One of the biggest problems is that we always try to put God inside a moral box created by ourselves. Mere mortals and devoid of knowledge. We try to judge God’s actions according to our law and our ways. And we still try to have our reason overriding the reason of Him.
When God speaks through the prophet Isaiah that His thoughts are higher than ours, He does not intend to just say that we can not see the wonders He has kept for us. But how we do not have the capacity to understand his judgments and his wisdom, much less judge his actions.
Is 55:8 “For my thoughts are not your thoughts, neither are your ways my ways,” declares the Lord.
(9) “As the heavens are higher than the earth, so are my ways higher than your ways and my thoughts than your thoughts”.
Rm 11:34 “Who has known the mind of the Lord? Or who has been his counselor?”
Is it really God’s fault?
Once we understand that the wisdom and justice of God are far greater than we can imagine and understand, we must also speak about our part in all this. It is much easier and more convenient to put the blame on someone else or to make some excuse when we do something wrong. To exempt oneself from guilt in order not to suffer the consequences is something established within the perverse heart of the human being. You may wonder, but what does this have to do with these disasters? I answer: absolutely everything.
Gn 1:26 “Then God said, “Let us make mankind in our image, in our likeness, so that they may rule over the fish in the sea and the birds in the sky, over the livestock and all the wild animals, and over all the creatures that move along the ground”.
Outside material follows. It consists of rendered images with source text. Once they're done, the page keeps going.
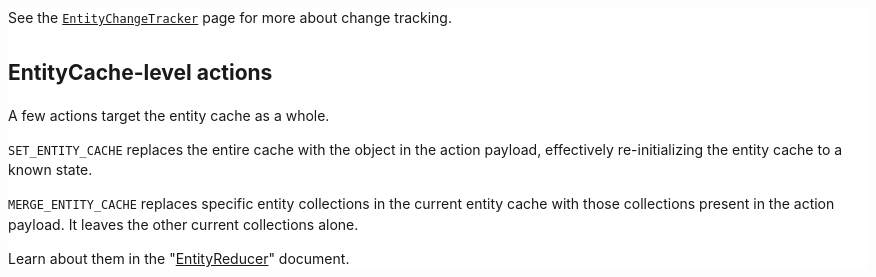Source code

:See the [`EntityChangeTracker`](guide/data/entity-change-tracker) page for more about change tracking.

<a id="entity-cache-actions"></a>

## EntityCache-level actions

A few actions target the entity cache as a whole.

`SET_ENTITY_CACHE` replaces the entire cache with the object in the action payload,
effectively re-initializing the entity cache to a known state.

`MERGE_ENTITY_CACHE` replaces specific entity collections in the current entity cache
with those collections present in the action payload.
It leaves the other current collections alone.

Learn about them in the "[EntityReducer](guide/data/entity-reducer#entity-cache-actions)" document.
God loved us so much that He made us mankind ion His image. We are like God, that is, completely free. This means that we have the option of treading our ways in doing what He tells us to do or go in the opposite direction. Many, however, rejected the Creator to live their own ways. And this has a direct impact on many of these tragedies. To blame God for human negligence on the safety of a dam or even on aircraft is much easier than blaming ourselves for having been negligent in these details. Maybe we did not overlook something that had such an impact. But do we often do so in lesser situations?
To blame God for a young man shooting in a school is also much easier than to accept that we do not always strive to take the love of God or even to pray for so many young people and adults who do not know Heavenly Father’s love.
May the grace and the mercy from the Lord be with you all, in Jesus name! Amen.